Task brief: Because the copy must hold no pictures, return the data below with all of its words intact.

Information shown:
▼▼▼
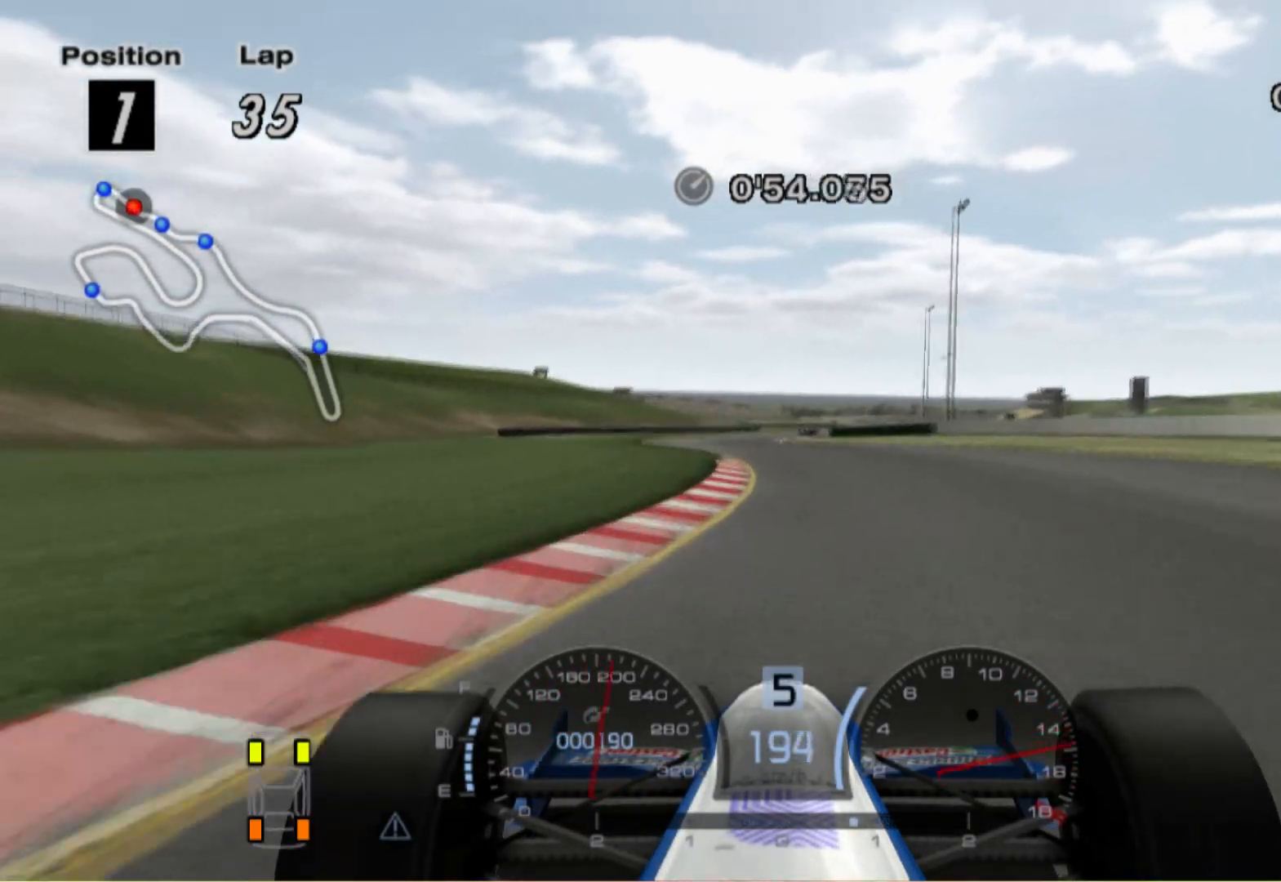
{"buttons": [], "left_stick": "center", "right_stick": "center", "events": [[60, "left_stick", "center"], [180, "left_stick", "left"], [440, "left_stick", "center"]]}
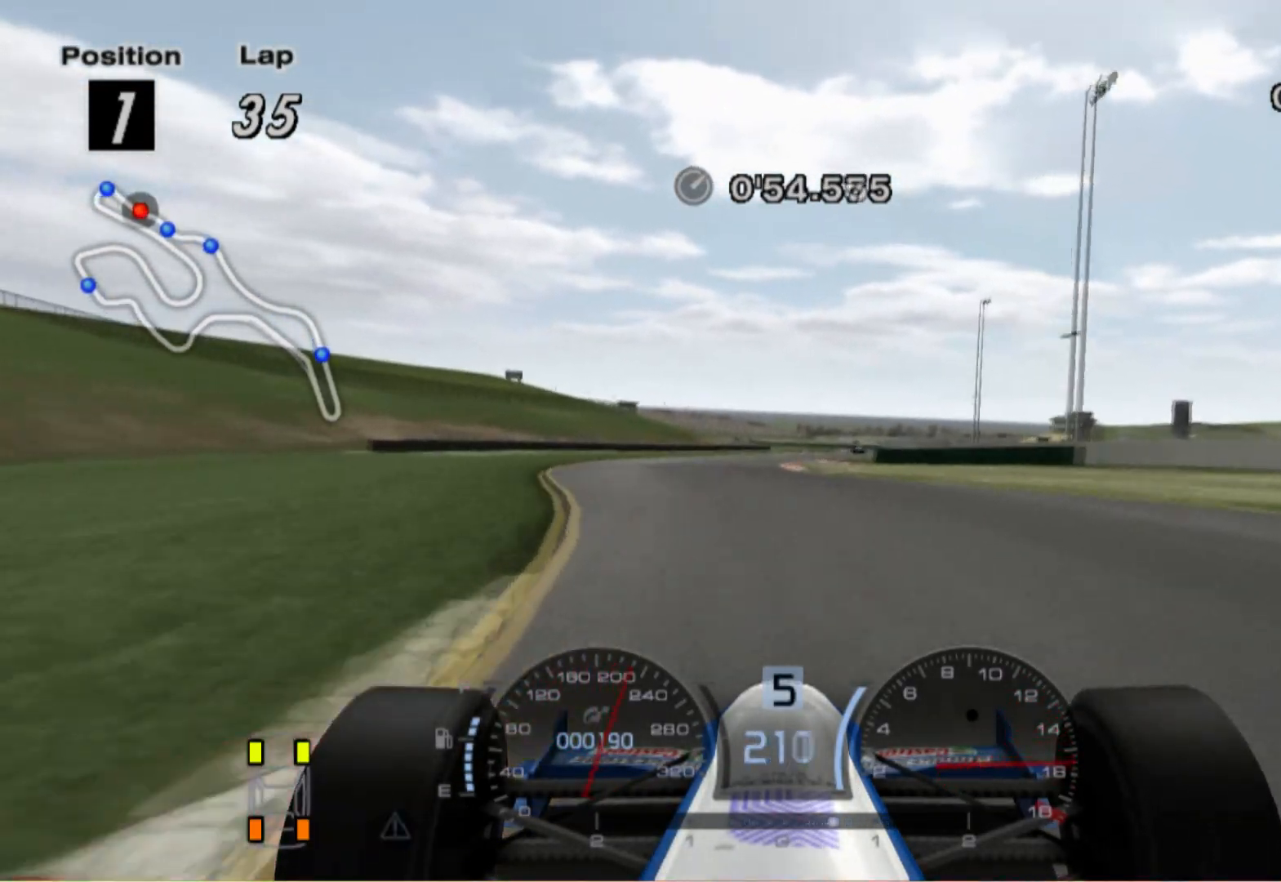
{"buttons": [], "left_stick": "right", "right_stick": "center", "events": [[360, "left_stick", "right"]]}
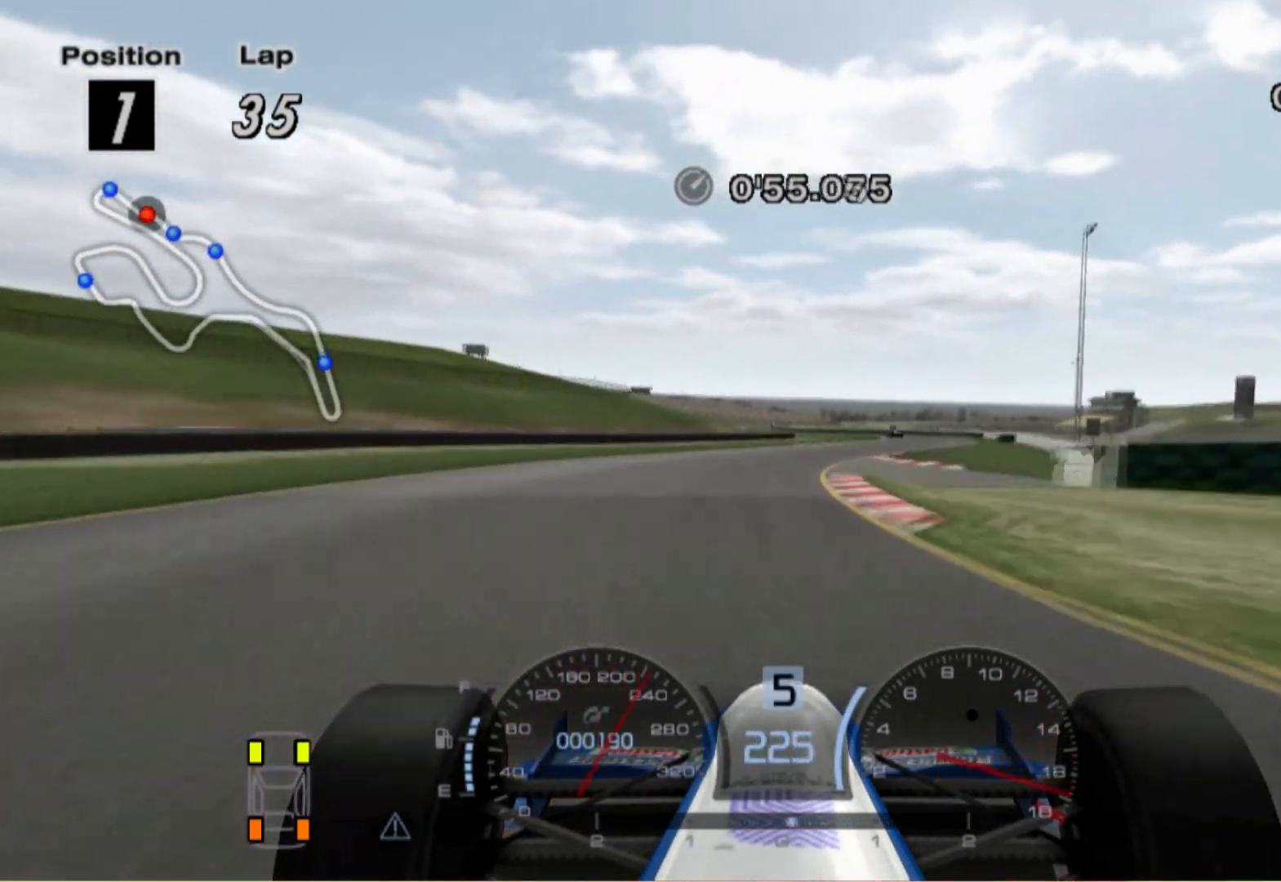
{"buttons": [], "left_stick": "right", "right_stick": "center", "events": []}
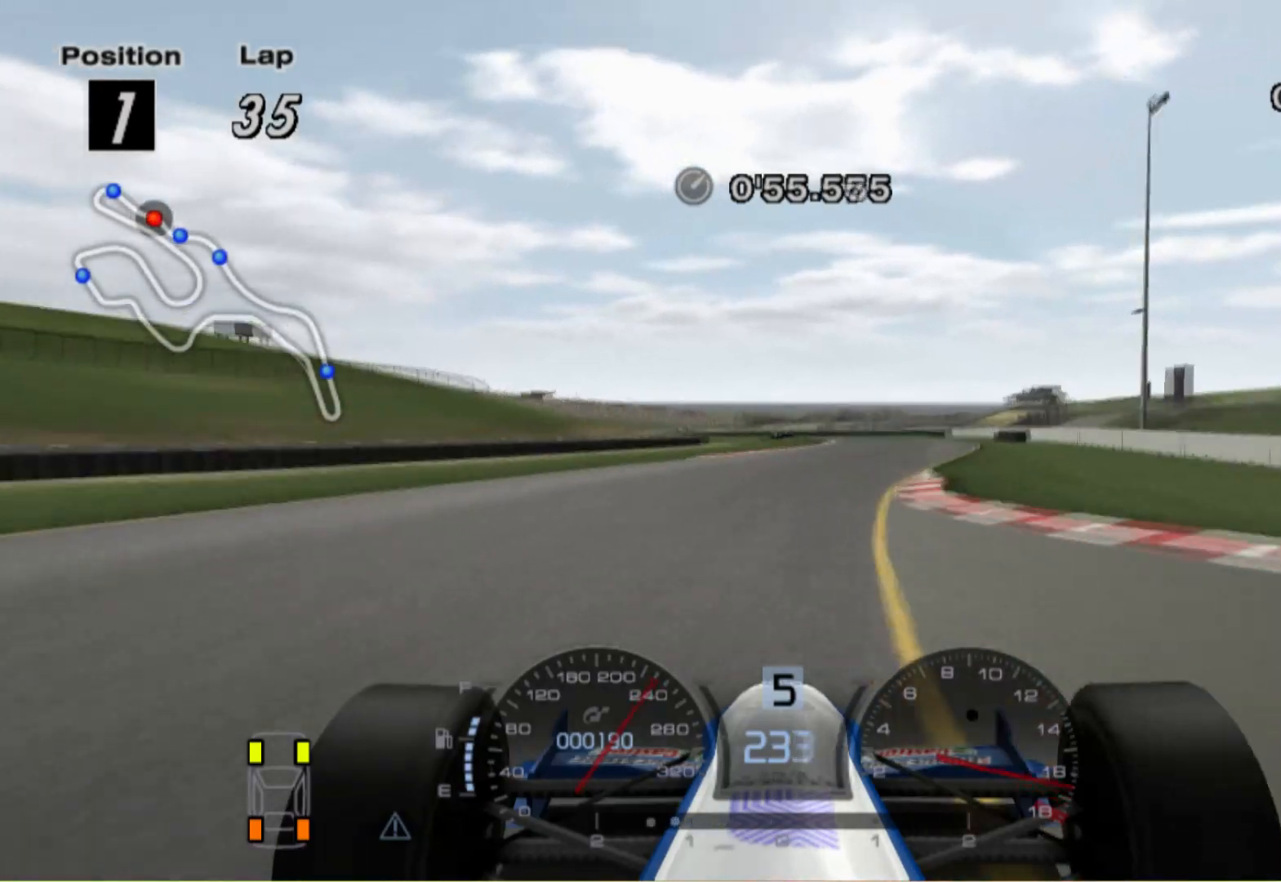
{"buttons": [], "left_stick": "left", "right_stick": "center", "events": [[140, "left_stick", "center"], [360, "left_stick", "left"]]}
▲▲▲
Solved problem:
{"buttons": [], "left_stick": "center", "right_stick": "center", "events": [[60, "left_stick", "center"], [180, "left_stick", "left"], [440, "left_stick", "center"]]}
{"buttons": [], "left_stick": "right", "right_stick": "center", "events": [[360, "left_stick", "right"]]}
{"buttons": [], "left_stick": "right", "right_stick": "center", "events": []}
{"buttons": [], "left_stick": "left", "right_stick": "center", "events": [[140, "left_stick", "center"], [360, "left_stick", "left"]]}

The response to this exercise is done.